In resource-rich Guinea—ranked 33rd among 58 countries in the Resource Governance Index—parliamentarians seek to better understand and promote development through mining.


With assistance from the Revenue Watch Institute (RWI), active in country since 2007, Guinea’s decision-makers have developed new rules, systems and policies that represent a significant step forward in responsible and transparent natural resource governance in the country. Their present challenge is to implement the new mining code as binding law, rather than treat it as general guidance. RWI’s Resource Governance Index awards a satisfactory score of 86 to Guinea’s institutional and legal setting, but better enforcement of the law would substantially improve the country’s overall ranking.

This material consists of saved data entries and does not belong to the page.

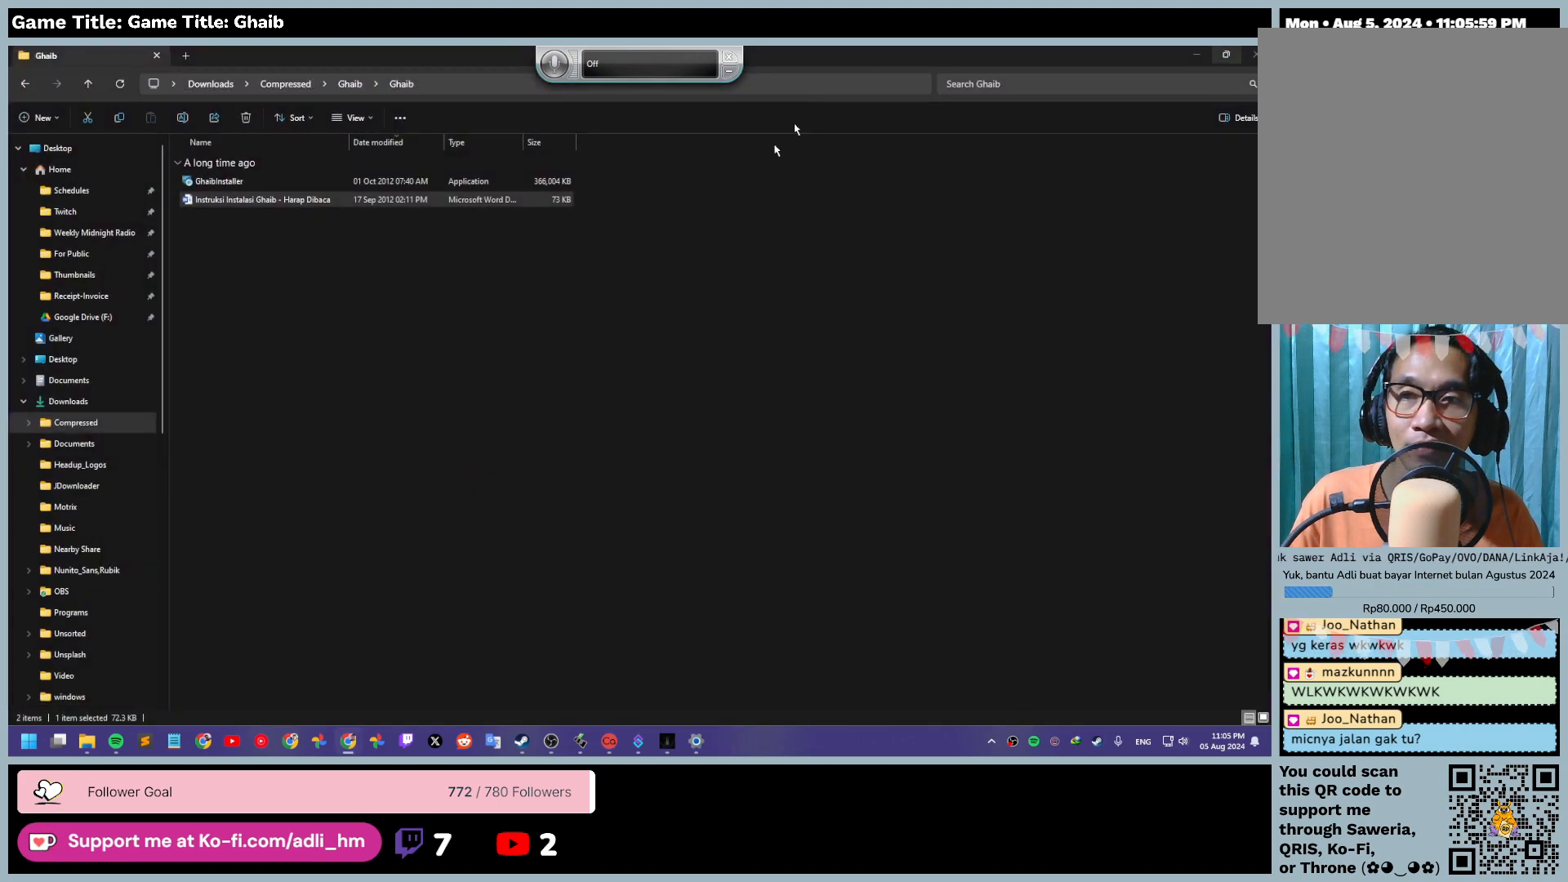
{"keys": [], "mouse": [], "events": []}
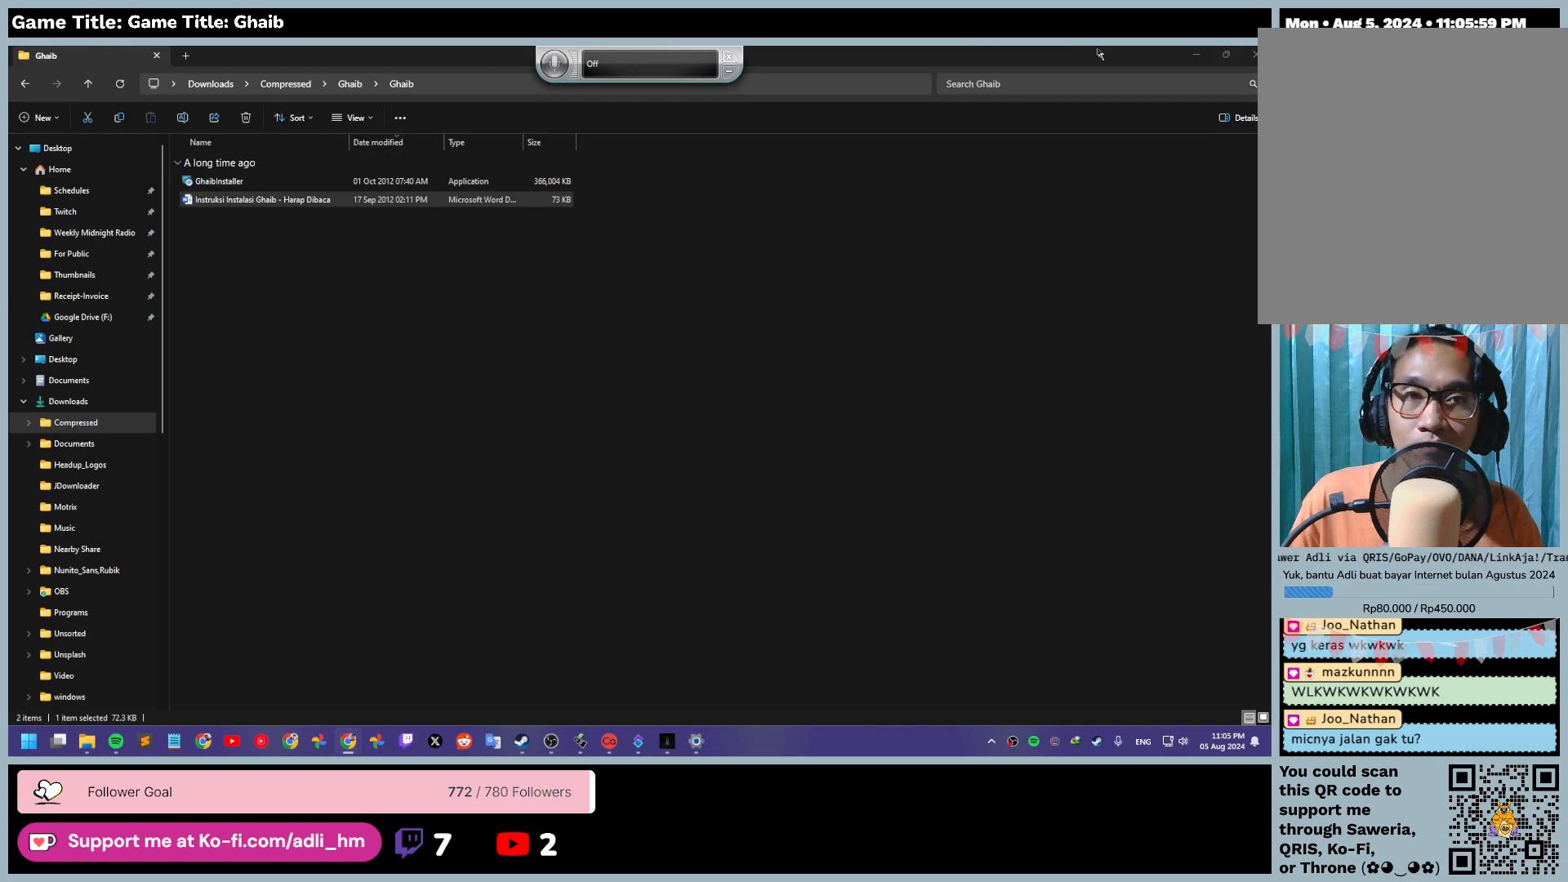
{"keys": [], "mouse": [], "events": []}
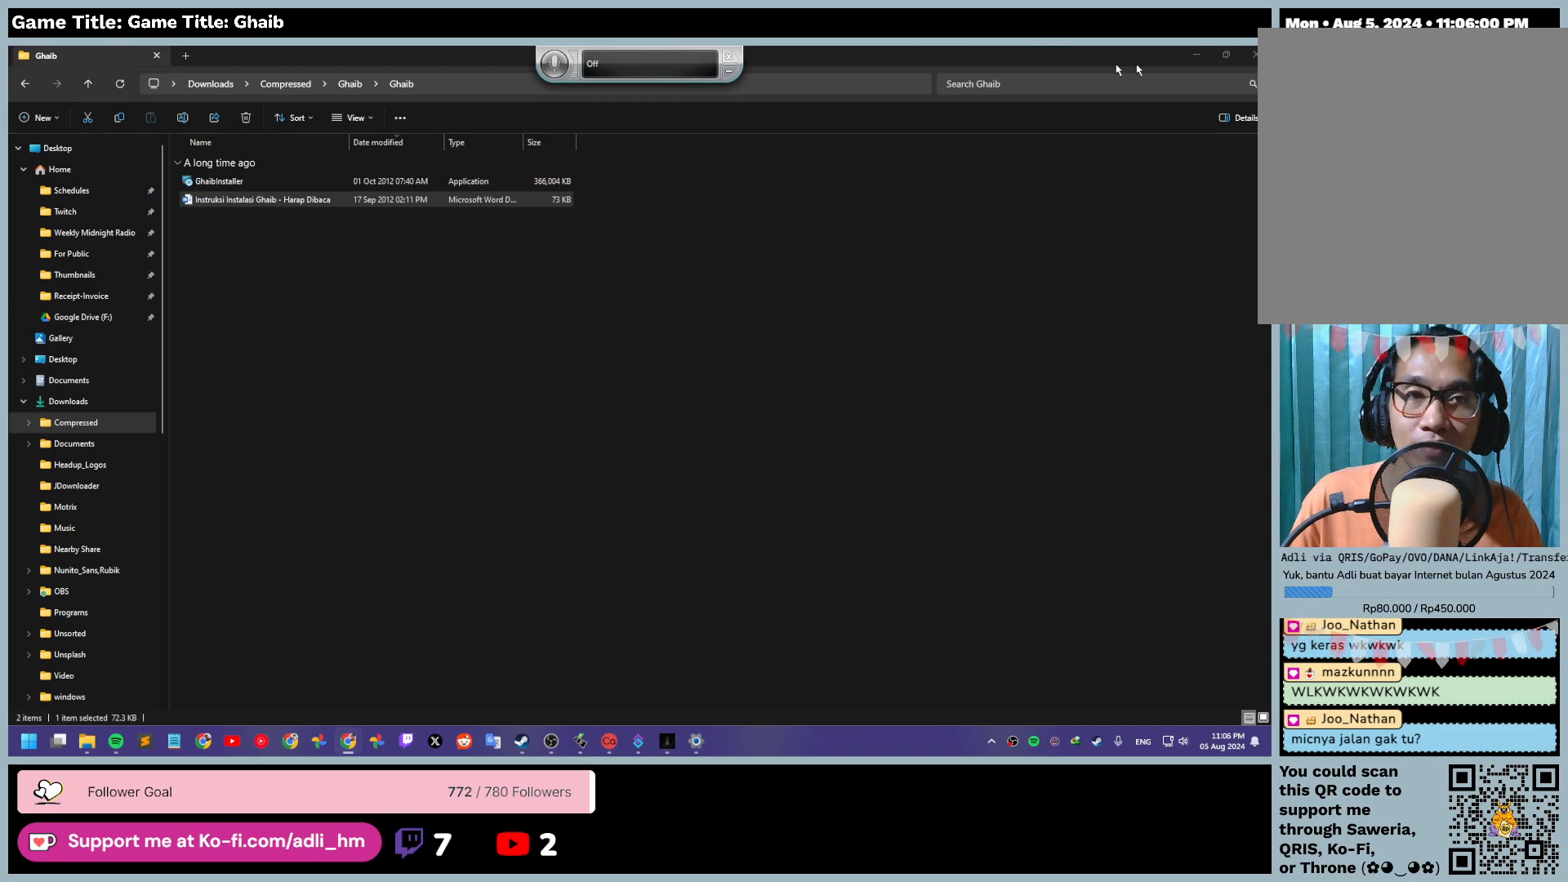
{"keys": [], "mouse": ["left"], "events": [[467, "mouse_left", "down"]]}
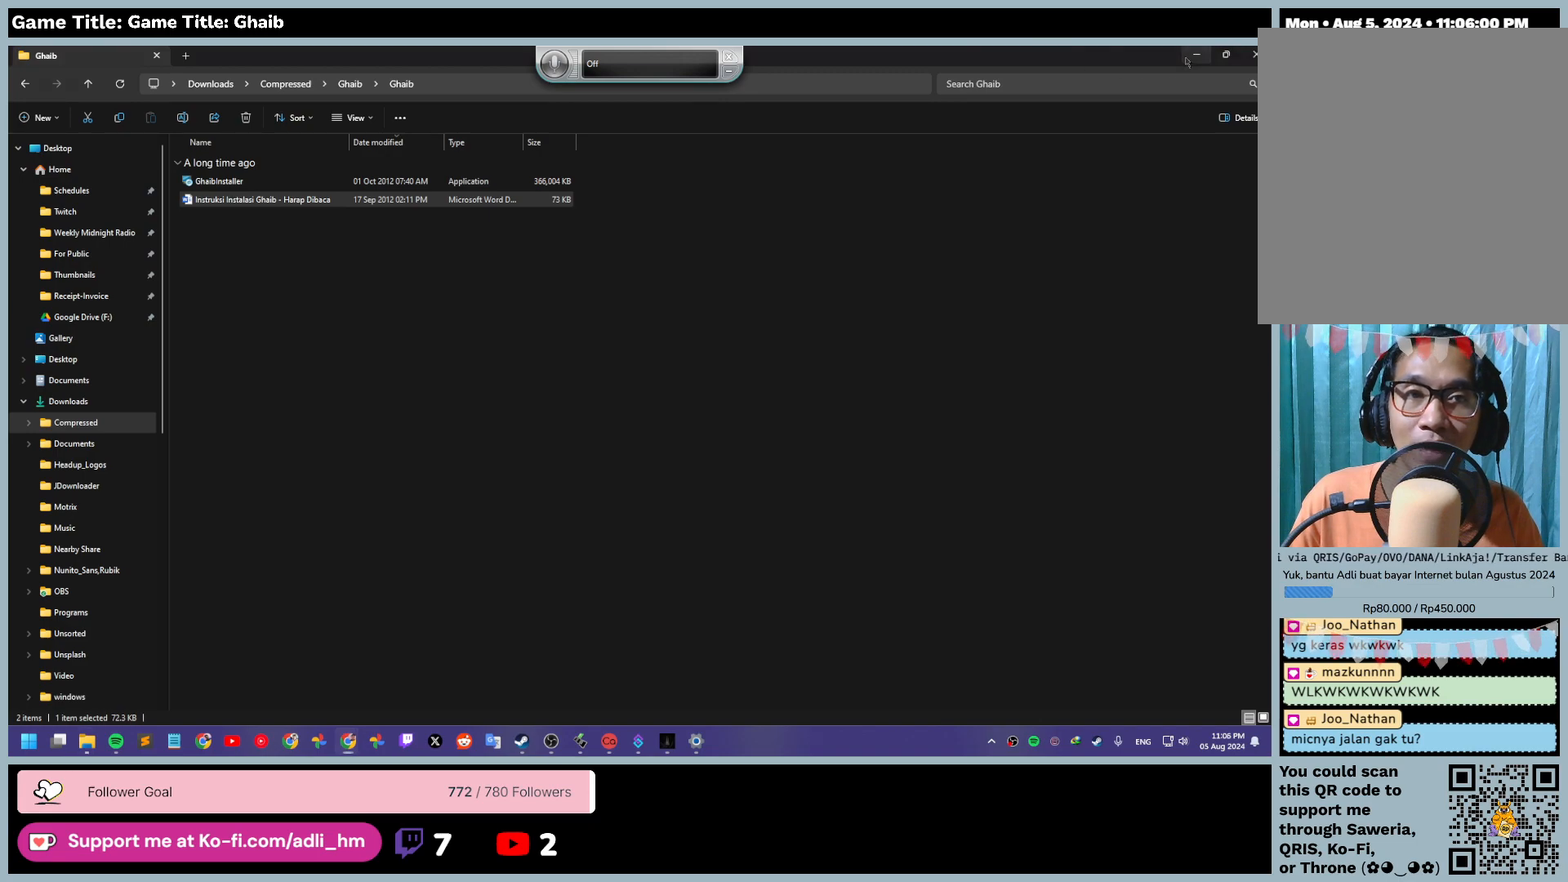
{"keys": [], "mouse": [], "events": [[267, "mouse_left", "up"]]}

Parliamentarians are crucial stakeholders in the implementation of the regulatory framework, as they have a constitutional task to oversee the government’s management of the extractive sector.

To that end, RWI recently convened members of the Parliamentary Committee on Mining and other relevant committees, such as finance, natural resources and the environment, for a workshop on March 25 and 26, with generous support from the Open Society Initiative for West Africa. The workshop promoted parliamentary leadership in transparent and accountable extractive management through training and debate. It introduced participants—recently elected parliamentarians with limited experience in natural resource governance—to core subjects. The content of the training was based on five parliamentary briefings, each offering specific guidance on what parliamentarians can do to promote responsible governance during their tenure.

The sessions encouraged interactivity, engagement and dialogue between parliamentarians, local and international experts and representatives of the Guinean civil society. The debate stressed the need for effective cooperation between civil society and parliament to ensure more effective management of extractives on the ground. Following the event, members of parliament asked civil society members to investigate the impact of a mine closure on the Fria mining community after a labour dispute in April 2013 halted operations there.

This workshop is part of a series of capacity-building activities with oversight actors in Guinea, including parliamentarians, civil society and the media.